Alcuni esempi: entro il 2030 il 60% delle auto vendute dovrebbero essere elettriche; nel 2040 la metà di tutti gli edifici dovrebbe essere a emissioni zero; nel 2050 quasi tutti i settori dovrebbero essere elettrificati e il 90% dell’elettricità dovrebbe essere generata da fonti rinnovabili: il fotovoltaico e l’eolico da soli dovrebbero rappresentare il 70% del totale.
Indicazioni precise, ma molto difficili da portare a termine con l’attuale andamento degli interventi. Per realizzare i soli obiettivi del fotovoltaico, a livello globale bisognerebbe installare ogni giorno fino al 2030 l’equivalente del più grande parco solare ad oggi esistente. Per quanto riguarda l’Italia, da qui al 2030 dovremo installare, a seconda degli scenari, circa altri 70 GW di rinnovabili. In meno di 10 anni significa almeno 7 GW all’anno, quasi 9 volte la potenza installata nel 2020.
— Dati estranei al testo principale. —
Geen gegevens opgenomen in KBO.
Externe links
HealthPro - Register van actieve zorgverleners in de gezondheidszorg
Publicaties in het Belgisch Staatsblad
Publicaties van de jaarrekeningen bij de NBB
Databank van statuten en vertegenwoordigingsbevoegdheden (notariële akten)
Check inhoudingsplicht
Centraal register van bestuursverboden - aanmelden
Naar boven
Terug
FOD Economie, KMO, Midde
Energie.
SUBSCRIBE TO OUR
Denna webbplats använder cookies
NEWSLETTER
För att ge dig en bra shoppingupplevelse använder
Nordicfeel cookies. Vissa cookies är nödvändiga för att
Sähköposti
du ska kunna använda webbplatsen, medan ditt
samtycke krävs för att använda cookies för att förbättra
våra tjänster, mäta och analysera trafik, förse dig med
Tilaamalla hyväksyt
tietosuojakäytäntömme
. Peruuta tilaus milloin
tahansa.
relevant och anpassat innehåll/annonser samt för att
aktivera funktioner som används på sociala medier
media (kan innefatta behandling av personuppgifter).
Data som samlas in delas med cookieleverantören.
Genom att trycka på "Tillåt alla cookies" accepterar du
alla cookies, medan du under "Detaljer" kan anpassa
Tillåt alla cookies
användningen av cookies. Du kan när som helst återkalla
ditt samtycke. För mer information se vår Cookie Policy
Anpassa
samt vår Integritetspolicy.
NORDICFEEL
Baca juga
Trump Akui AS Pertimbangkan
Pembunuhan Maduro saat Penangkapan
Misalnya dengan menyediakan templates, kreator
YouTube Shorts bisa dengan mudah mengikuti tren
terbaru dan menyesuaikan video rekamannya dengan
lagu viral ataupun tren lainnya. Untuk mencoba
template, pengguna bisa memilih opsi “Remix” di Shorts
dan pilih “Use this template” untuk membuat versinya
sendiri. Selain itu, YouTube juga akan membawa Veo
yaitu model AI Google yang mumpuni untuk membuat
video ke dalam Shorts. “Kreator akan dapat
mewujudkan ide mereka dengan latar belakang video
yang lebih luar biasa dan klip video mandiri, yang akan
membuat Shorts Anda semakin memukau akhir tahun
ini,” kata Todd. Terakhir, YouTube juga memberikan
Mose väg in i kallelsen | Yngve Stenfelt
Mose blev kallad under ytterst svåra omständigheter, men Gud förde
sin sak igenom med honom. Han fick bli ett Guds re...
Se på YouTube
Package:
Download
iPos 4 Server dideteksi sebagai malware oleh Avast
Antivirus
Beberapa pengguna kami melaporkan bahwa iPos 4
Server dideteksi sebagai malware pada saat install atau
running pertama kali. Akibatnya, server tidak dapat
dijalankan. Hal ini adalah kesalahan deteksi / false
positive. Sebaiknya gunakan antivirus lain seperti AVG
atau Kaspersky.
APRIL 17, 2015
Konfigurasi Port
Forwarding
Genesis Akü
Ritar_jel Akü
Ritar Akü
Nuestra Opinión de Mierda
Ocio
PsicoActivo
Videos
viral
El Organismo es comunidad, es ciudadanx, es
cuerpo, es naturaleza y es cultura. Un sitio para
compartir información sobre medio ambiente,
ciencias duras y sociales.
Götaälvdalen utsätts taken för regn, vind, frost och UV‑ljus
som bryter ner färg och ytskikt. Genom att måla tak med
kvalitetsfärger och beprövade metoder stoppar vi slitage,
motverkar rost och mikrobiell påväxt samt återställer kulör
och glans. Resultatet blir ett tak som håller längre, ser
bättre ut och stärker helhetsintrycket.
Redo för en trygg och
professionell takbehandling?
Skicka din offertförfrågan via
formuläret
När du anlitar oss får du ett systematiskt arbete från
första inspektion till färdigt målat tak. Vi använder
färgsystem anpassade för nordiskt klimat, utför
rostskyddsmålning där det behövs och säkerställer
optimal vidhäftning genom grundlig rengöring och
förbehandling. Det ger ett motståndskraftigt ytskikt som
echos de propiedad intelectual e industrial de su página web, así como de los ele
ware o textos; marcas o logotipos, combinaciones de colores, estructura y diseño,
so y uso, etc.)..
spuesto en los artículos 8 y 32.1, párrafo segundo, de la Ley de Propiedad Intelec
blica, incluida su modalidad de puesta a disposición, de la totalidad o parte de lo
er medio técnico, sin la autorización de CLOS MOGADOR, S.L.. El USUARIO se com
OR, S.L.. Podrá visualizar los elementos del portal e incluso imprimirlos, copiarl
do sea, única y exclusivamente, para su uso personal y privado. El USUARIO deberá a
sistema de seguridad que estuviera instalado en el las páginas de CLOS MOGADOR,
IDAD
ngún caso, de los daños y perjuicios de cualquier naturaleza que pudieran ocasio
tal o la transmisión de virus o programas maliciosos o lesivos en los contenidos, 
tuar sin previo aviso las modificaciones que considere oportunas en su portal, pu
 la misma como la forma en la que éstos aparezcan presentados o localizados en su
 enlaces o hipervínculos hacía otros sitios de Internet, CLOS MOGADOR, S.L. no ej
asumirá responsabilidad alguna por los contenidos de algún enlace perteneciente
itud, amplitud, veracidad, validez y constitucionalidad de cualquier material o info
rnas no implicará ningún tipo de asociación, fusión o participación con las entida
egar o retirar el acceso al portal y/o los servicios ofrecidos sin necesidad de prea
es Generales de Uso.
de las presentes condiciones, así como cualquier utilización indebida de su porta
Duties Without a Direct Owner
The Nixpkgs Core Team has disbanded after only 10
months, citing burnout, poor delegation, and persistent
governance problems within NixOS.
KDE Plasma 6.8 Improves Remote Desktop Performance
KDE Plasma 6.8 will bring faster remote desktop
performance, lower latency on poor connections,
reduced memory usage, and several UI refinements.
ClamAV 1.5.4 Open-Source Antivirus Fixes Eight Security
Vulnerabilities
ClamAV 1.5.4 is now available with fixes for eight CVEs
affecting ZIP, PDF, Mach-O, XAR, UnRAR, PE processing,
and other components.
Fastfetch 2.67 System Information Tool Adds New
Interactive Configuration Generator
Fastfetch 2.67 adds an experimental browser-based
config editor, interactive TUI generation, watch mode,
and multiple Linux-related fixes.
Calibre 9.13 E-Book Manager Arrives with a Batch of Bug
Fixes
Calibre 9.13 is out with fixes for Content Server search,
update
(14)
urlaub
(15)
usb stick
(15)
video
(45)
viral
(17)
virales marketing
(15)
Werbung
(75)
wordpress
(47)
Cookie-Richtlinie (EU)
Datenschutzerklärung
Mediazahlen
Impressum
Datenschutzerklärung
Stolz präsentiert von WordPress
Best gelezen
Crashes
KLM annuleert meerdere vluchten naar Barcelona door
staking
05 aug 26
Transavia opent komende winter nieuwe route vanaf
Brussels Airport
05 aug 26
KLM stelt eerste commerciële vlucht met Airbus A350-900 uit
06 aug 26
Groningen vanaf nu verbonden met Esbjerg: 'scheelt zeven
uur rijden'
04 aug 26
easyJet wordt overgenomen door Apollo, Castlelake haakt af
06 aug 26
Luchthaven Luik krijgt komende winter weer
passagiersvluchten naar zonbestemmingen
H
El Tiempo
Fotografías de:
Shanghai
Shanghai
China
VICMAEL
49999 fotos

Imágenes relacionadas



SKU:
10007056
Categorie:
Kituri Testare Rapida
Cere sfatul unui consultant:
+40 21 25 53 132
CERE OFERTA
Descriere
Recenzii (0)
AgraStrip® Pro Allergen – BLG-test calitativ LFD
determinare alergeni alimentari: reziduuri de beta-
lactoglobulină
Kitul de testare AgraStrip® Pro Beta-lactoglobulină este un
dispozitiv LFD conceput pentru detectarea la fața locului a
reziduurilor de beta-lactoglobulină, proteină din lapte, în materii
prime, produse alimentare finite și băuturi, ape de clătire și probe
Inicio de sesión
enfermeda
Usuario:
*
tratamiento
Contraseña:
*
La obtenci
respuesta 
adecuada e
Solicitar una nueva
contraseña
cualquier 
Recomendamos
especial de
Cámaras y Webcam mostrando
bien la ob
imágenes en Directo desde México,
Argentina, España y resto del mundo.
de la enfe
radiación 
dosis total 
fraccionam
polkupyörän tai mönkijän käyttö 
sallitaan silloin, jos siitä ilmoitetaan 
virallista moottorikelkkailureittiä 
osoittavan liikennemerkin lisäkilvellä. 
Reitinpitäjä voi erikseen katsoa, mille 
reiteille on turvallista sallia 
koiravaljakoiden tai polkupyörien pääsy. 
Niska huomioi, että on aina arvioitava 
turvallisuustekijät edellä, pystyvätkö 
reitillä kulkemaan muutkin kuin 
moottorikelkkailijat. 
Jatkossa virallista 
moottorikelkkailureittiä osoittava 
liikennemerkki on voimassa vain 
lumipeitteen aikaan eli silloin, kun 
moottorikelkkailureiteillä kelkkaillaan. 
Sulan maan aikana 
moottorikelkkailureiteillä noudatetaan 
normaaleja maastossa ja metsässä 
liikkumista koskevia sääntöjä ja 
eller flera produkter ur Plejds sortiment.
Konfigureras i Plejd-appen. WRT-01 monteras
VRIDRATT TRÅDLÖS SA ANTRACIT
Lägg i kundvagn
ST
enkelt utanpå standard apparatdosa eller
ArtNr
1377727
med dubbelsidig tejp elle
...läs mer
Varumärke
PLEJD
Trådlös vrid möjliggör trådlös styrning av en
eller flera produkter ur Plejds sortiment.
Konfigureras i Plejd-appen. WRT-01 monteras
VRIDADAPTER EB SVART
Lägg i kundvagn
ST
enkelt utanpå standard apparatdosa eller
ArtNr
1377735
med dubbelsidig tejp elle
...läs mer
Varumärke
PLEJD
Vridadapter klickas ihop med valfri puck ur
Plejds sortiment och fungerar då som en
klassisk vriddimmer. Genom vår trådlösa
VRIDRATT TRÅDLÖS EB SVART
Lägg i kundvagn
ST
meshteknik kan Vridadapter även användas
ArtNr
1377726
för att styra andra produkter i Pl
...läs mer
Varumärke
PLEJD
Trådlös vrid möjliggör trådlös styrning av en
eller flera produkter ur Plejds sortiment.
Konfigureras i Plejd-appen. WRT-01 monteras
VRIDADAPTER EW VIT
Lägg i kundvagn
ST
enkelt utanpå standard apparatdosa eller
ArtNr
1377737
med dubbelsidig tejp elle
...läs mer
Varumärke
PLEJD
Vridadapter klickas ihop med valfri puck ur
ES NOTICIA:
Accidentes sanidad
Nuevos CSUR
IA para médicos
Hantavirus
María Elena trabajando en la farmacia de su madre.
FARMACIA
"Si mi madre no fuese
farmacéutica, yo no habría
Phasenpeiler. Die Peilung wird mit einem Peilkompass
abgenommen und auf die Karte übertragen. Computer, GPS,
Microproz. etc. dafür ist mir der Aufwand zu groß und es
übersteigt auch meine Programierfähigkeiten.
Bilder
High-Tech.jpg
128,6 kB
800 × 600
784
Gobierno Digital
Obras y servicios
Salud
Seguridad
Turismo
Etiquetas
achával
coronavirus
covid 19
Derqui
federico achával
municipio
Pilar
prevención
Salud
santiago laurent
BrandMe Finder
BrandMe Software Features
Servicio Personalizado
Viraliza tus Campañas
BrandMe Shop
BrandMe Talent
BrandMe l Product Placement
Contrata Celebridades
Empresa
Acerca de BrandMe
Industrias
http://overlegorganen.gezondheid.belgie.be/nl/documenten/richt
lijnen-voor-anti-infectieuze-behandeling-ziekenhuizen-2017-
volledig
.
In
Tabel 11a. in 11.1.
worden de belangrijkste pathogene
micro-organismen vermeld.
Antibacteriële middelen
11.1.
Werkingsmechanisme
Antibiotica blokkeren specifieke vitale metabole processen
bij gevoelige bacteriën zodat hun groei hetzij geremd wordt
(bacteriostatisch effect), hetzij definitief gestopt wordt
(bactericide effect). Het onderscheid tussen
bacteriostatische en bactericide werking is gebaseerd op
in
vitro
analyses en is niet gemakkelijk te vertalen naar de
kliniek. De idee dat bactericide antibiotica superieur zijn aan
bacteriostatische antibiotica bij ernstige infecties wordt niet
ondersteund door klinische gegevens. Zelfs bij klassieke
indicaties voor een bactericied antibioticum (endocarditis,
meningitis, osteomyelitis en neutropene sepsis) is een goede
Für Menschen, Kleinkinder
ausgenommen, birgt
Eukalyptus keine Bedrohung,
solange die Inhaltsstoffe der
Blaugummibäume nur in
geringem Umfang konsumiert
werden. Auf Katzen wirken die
A livello locale qualcosa si muove. Il Comune di Bergamo è in fase di redazione del PAESC (Piano di Azione per l’Energia Sostenibile e il Clima) riferito all’asso temporale 2021-2030. Contemporaneamente, nel progetto Cli.C. Bergamo! è compreso “uno Studio di Fattibilità di un Progetto Pilota di ‘Comunità Energetica’, ossia un modello innovativo di approvvigionamento, distribuzione e consumo dell’energia con l’obiettivo di agevolare la produzione e lo scambio di energie generate principalmente da fonti rinnovabili, nonché l’efficientamento e la riduzione dei consumi energetici”. La speranza è che da cosa nasca cosa e che si possa procedere a grandi passi verso il raggiungimento degli obiettivi climatici italiani ed europei.